Sunday, 19 February 2012

SEX WORKERS MUST NOT BE LOOKED DOWN UPON


IN THE SUPREME COURT OF INDIA - CRIMINAL APPEAL NO. 135 OF 2010


IN THE SUPREME COURT OF INDIA
CRIMINAL APPELLATE JURISDICTION
CRIMINAL APPEAL NO. 135 OF 2010
 
Budhadev Karmaskar ..
Appellant
 
-versus-
 
State of West Bengal ..
Respondent
 
O R D E R
 
"Pinha tha daam-e-sakht qareeb aashiyaan ke
Udhne hi na paaye the ki giraftaar hum hue"
 
Mirza Ghalib
 
1. This exercise was initiated by us by our order dated 14th February 2011. By that order we dismissed the appeal of the appellant, who was convicted for murdering a sex worker in a red light area in Kolkata by battering her head repeatedly against the wall and the floor of a room. Having dismissed the appeal we suo motu converted the case into a PIL by the same order in order to address the problems of sex workers in the country.
 
2. In our order dated 14th February, 2011 we observed:
"This is a case of brutal murder of a sex worker. Sex workers are also human beings and no one has a right to assault or murder them. A person becomes a prostitute not because she enjoys it but because of poverty. Society must have sympathy towards the sex workers and must not look down upon them. They are also entitled to a life of dignity in view of Article 21 of the Constitution.
 
In the novels and stories of the great Bengali writer Sharat Chandra Chattopadhyaya, many prostitutes have been shown to be women of very high character, e.g., Rajyalakshmi in 'Shrikant', Chandramukhi in 'Devdas', etc.
 
The plight of prostitutes has been depicted by the great Urdu poet Sahil Ludhianvi in his poem 'Chakle' which has been sung in the Hindi film Pyasa "Jineh Naaz Hai Hind Par wo kahan hain" (simplified version of the verse 'Sana Khwan-e-taqdees-e-Mashrik Kahan Hain').
 
We may also refer to the character Sonya Marmelodova in Dostoyevsky's famous novel 'Crime and Punishment'. Sonya is depicted as a girl who sacrifices her body to earn some bread for her impoverished family.
 
Reference may also be made to Amrapali, who was a contemporary of Lord Buddha".

◆ Study questions ◆
**A)** Arrange the dataset entries as a Markdown table with the columns "Row" and "Line", starting at the first line and ending at the line that contains "problemen bij het". Leave out blank lines.
**B)** Pick up the Supreme Court order on sex workers after its last sentence and continue it.

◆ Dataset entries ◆
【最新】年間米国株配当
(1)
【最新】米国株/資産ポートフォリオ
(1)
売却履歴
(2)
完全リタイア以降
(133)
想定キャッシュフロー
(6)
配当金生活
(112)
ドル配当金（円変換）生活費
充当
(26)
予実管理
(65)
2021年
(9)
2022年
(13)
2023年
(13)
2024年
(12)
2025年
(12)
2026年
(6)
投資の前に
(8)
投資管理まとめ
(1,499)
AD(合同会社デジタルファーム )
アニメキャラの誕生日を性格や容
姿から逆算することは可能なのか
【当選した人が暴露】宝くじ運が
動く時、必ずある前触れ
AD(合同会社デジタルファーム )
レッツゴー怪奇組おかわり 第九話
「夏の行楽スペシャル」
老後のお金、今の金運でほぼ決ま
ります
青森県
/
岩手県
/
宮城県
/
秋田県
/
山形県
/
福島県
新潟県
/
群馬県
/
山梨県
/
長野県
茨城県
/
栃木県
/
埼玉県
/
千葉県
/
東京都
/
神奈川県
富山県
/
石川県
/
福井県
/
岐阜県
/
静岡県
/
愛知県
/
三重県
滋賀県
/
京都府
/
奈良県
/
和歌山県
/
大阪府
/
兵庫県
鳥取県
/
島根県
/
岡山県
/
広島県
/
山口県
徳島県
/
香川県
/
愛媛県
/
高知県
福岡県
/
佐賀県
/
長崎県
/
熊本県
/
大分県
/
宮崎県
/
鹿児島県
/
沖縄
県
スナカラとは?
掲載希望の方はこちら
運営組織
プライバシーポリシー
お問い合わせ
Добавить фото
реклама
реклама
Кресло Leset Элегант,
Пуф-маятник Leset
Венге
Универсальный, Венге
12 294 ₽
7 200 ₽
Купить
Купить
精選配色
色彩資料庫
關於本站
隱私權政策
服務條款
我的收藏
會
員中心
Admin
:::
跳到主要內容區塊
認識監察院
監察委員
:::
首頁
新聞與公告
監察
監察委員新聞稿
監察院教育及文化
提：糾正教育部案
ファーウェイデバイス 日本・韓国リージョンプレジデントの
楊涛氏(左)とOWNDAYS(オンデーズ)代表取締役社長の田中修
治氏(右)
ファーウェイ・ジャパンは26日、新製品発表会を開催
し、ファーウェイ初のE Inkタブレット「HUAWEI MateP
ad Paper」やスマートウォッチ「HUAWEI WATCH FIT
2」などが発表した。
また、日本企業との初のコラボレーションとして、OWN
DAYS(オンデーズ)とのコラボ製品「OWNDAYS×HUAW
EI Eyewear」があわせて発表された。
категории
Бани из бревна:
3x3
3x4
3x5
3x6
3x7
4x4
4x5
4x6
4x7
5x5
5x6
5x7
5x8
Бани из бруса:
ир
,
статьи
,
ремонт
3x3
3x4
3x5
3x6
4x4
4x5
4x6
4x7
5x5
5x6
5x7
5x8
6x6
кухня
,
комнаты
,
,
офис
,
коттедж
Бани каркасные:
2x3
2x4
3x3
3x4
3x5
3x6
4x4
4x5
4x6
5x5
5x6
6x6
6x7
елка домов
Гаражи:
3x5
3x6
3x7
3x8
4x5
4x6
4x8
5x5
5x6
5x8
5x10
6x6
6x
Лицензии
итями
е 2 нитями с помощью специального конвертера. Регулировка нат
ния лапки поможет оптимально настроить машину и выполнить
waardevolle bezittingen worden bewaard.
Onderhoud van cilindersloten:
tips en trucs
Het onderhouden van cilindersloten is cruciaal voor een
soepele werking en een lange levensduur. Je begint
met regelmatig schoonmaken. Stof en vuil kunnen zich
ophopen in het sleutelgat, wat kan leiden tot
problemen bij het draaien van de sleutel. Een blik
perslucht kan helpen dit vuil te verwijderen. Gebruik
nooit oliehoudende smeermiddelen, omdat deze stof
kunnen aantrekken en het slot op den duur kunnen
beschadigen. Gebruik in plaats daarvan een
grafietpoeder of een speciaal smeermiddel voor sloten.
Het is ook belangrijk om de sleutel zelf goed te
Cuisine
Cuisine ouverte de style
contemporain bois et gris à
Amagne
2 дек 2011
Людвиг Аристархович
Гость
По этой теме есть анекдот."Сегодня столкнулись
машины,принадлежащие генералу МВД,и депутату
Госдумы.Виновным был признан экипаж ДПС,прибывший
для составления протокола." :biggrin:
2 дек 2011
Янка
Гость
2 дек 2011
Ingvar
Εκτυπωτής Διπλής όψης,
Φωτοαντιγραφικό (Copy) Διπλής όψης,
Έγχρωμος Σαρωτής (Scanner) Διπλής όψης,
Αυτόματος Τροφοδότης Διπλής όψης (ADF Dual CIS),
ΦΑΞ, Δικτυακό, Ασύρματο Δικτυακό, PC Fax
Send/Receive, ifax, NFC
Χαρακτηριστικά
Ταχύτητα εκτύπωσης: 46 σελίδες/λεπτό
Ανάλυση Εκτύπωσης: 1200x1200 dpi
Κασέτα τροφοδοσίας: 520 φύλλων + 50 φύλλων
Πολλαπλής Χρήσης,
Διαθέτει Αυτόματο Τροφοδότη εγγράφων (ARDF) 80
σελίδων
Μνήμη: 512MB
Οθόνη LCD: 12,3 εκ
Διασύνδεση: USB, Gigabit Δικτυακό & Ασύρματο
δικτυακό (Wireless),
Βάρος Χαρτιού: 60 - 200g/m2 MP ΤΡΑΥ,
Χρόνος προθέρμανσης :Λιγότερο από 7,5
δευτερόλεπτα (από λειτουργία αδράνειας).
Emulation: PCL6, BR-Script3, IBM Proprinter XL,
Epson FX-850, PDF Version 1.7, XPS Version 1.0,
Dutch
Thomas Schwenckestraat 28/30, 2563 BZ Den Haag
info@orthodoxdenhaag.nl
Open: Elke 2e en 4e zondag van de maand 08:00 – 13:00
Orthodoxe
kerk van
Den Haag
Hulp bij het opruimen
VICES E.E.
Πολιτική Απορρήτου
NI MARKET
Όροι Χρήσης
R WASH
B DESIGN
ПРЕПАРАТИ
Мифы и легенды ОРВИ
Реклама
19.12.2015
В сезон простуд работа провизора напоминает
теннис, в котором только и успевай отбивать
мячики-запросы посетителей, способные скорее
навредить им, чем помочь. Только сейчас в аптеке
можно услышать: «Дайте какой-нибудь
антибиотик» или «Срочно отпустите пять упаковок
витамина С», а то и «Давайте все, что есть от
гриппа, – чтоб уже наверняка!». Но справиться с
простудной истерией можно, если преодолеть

◆ Answers to each task ◆
**A)**
| Row | Line |
|---|---|
| 1 | 【最新】年間米国株配当 |
| 2 | (1) |
| 3 | 【最新】米国株/資産ポートフォリオ |
| 4 | (1) |
| 5 | 売却履歴 |
| 6 | (2) |
| 7 | 完全リタイア以降 |
| 8 | (133) |
| 9 | 想定キャッシュフロー |
| 10 | (6) |
| 11 | 配当金生活 |
| 12 | (112) |
| 13 | ドル配当金（円変換）生活費 |
| 14 | 充当 |
| 15 | (26) |
| 16 | 予実管理 |
| 17 | (65) |
| 18 | 2021年 |
| 19 | (9) |
| 20 | 2022年 |
| 21 | (13) |
| 22 | 2023年 |
| 23 | (13) |
| 24 | 2024年 |
| 25 | (12) |
| 26 | 2025年 |
| 27 | (12) |
| 28 | 2026年 |
| 29 | (6) |
| 30 | 投資の前に |
| 31 | (8) |
| 32 | 投資管理まとめ |
| 33 | (1,499) |
| 34 | AD(合同会社デジタルファーム ) |
| 35 | アニメキャラの誕生日を性格や容 |
| 36 | 姿から逆算することは可能なのか |
| 37 | 【当選した人が暴露】宝くじ運が |
| 38 | 動く時、必ずある前触れ |
| 39 | AD(合同会社デジタルファーム ) |
| 40 | レッツゴー怪奇組おかわり 第九話 |
| 41 | 「夏の行楽スペシャル」 |
| 42 | 老後のお金、今の金運でほぼ決ま |
| 43 | ります |
| 44 | 青森県 |
| 45 | / |
| 46 | 岩手県 |
| 47 | / |
| 48 | 宮城県 |
| 49 | / |
| 50 | 秋田県 |
| 51 | / |
| 52 | 山形県 |
| 53 | / |
| 54 | 福島県 |
| 55 | 新潟県 |
| 56 | / |
| 57 | 群馬県 |
| 58 | / |
| 59 | 山梨県 |
| 60 | / |
| 61 | 長野県 |
| 62 | 茨城県 |
| 63 | / |
| 64 | 栃木県 |
| 65 | / |
| 66 | 埼玉県 |
| 67 | / |
| 68 | 千葉県 |
| 69 | / |
| 70 | 東京都 |
| 71 | / |
| 72 | 神奈川県 |
| 73 | 富山県 |
| 74 | / |
| 75 | 石川県 |
| 76 | / |
| 77 | 福井県 |
| 78 | / |
| 79 | 岐阜県 |
| 80 | / |
| 81 | 静岡県 |
| 82 | / |
| 83 | 愛知県 |
| 84 | / |
| 85 | 三重県 |
| 86 | 滋賀県 |
| 87 | / |
| 88 | 京都府 |
| 89 | / |
| 90 | 奈良県 |
| 91 | / |
| 92 | 和歌山県 |
| 93 | / |
| 94 | 大阪府 |
| 95 | / |
| 96 | 兵庫県 |
| 97 | 鳥取県 |
| 98 | / |
| 99 | 島根県 |
| 100 | / |
| 101 | 岡山県 |
| 102 | / |
| 103 | 広島県 |
| 104 | / |
| 105 | 山口県 |
| 106 | 徳島県 |
| 107 | / |
| 108 | 香川県 |
| 109 | / |
| 110 | 愛媛県 |
| 111 | / |
| 112 | 高知県 |
| 113 | 福岡県 |
| 114 | / |
| 115 | 佐賀県 |
| 116 | / |
| 117 | 長崎県 |
| 118 | / |
| 119 | 熊本県 |
| 120 | / |
| 121 | 大分県 |
| 122 | / |
| 123 | 宮崎県 |
| 124 | / |
| 125 | 鹿児島県 |
| 126 | / |
| 127 | 沖縄 |
| 128 | 県 |
| 129 | スナカラとは? |
| 130 | 掲載希望の方はこちら |
| 131 | 運営組織 |
| 132 | プライバシーポリシー |
| 133 | お問い合わせ |
| 134 | Добавить фото |
| 135 | реклама |
| 136 | реклама |
| 137 | Кресло Leset Элегант, |
| 138 | Пуф-маятник Leset |
| 139 | Венге |
| 140 | Универсальный, Венге |
| 141 | 12 294 ₽ |
| 142 | 7 200 ₽ |
| 143 | Купить |
| 144 | Купить |
| 145 | 精選配色 |
| 146 | 色彩資料庫 |
| 147 | 關於本站 |
| 148 | 隱私權政策 |
| 149 | 服務條款 |
| 150 | 我的收藏 |
| 151 | 會 |
| 152 | 員中心 |
| 153 | Admin |
| 154 | ::: |
| 155 | 跳到主要內容區塊 |
| 156 | 認識監察院 |
| 157 | 監察委員 |
| 158 | ::: |
| 159 | 首頁 |
| 160 | 新聞與公告 |
| 161 | 監察 |
| 162 | 監察委員新聞稿 |
| 163 | 監察院教育及文化 |
| 164 | 提：糾正教育部案 |
| 165 | ファーウェイデバイス 日本・韓国リージョンプレジデントの |
| 166 | 楊涛氏(左)とOWNDAYS(オンデーズ)代表取締役社長の田中修 |
| 167 | 治氏(右) |
| 168 | ファーウェイ・ジャパンは26日、新製品発表会を開催 |
| 169 | し、ファーウェイ初のE Inkタブレット「HUAWEI MateP |
| 170 | ad Paper」やスマートウォッチ「HUAWEI WATCH FIT |
| 171 | 2」などが発表した。 |
| 172 | また、日本企業との初のコラボレーションとして、OWN |
| 173 | DAYS(オンデーズ)とのコラボ製品「OWNDAYS×HUAW |
| 174 | EI Eyewear」があわせて発表された。 |
| 175 | категории |
| 176 | Бани из бревна: |
| 177 | 3x3 |
| 178 | 3x4 |
| 179 | 3x5 |
| 180 | 3x6 |
| 181 | 3x7 |
| 182 | 4x4 |
| 183 | 4x5 |
| 184 | 4x6 |
| 185 | 4x7 |
| 186 | 5x5 |
| 187 | 5x6 |
| 188 | 5x7 |
| 189 | 5x8 |
| 190 | Бани из бруса: |
| 191 | ир |
| 192 | , |
| 193 | статьи |
| 194 | , |
| 195 | ремонт |
| 196 | 3x3 |
| 197 | 3x4 |
| 198 | 3x5 |
| 199 | 3x6 |
| 200 | 4x4 |
| 201 | 4x5 |
| 202 | 4x6 |
| 203 | 4x7 |
| 204 | 5x5 |
| 205 | 5x6 |
| 206 | 5x7 |
| 207 | 5x8 |
| 208 | 6x6 |
| 209 | кухня |
| 210 | , |
| 211 | комнаты |
| 212 | , |
| 213 | , |
| 214 | офис |
| 215 | , |
| 216 | коттедж |
| 217 | Бани каркасные: |
| 218 | 2x3 |
| 219 | 2x4 |
| 220 | 3x3 |
| 221 | 3x4 |
| 222 | 3x5 |
| 223 | 3x6 |
| 224 | 4x4 |
| 225 | 4x5 |
| 226 | 4x6 |
| 227 | 5x5 |
| 228 | 5x6 |
| 229 | 6x6 |
| 230 | 6x7 |
| 231 | елка домов |
| 232 | Гаражи: |
| 233 | 3x5 |
| 234 | 3x6 |
| 235 | 3x7 |
| 236 | 3x8 |
| 237 | 4x5 |
| 238 | 4x6 |
| 239 | 4x8 |
| 240 | 5x5 |
| 241 | 5x6 |
| 242 | 5x8 |
| 243 | 5x10 |
| 244 | 6x6 |
| 245 | 6x |
| 246 | Лицензии |
| 247 | итями |
| 248 | е 2 нитями с помощью специального конвертера. Регулировка нат |
| 249 | ния лапки поможет оптимально настроить машину и выполнить |
| 250 | waardevolle bezittingen worden bewaard. |
| 251 | Onderhoud van cilindersloten: |
| 252 | tips en trucs |
| 253 | Het onderhouden van cilindersloten is cruciaal voor een |
| 254 | soepele werking en een lange levensduur. Je begint |
| 255 | met regelmatig schoonmaken. Stof en vuil kunnen zich |
| 256 | ophopen in het sleutelgat, wat kan leiden tot |
| 257 | problemen bij het draaien van de sleutel. Een blik |

**B)**
3. We further observed :
"Although we have dismissed this Appeal, we strongly feel that the Central and the State Governments through Social Welfare Boards should prepare schemes for rehabilitation all over the country for physically and sexually abused women commonly known as prostitutes as we are of the view that the prostitutes also have a right to live with dignity under Article 21 of the Constitution of India since they are also human beings and their problems also need to be addressed.
 
As already observed by us, a woman is compelled to indulge in prostitution not for pleasure but because of abject poverty. If such a woman is granted opportunity to avail some technical or vocational training, she would be able to earn her livelihood by such vocational training and skill instead of by selling her body.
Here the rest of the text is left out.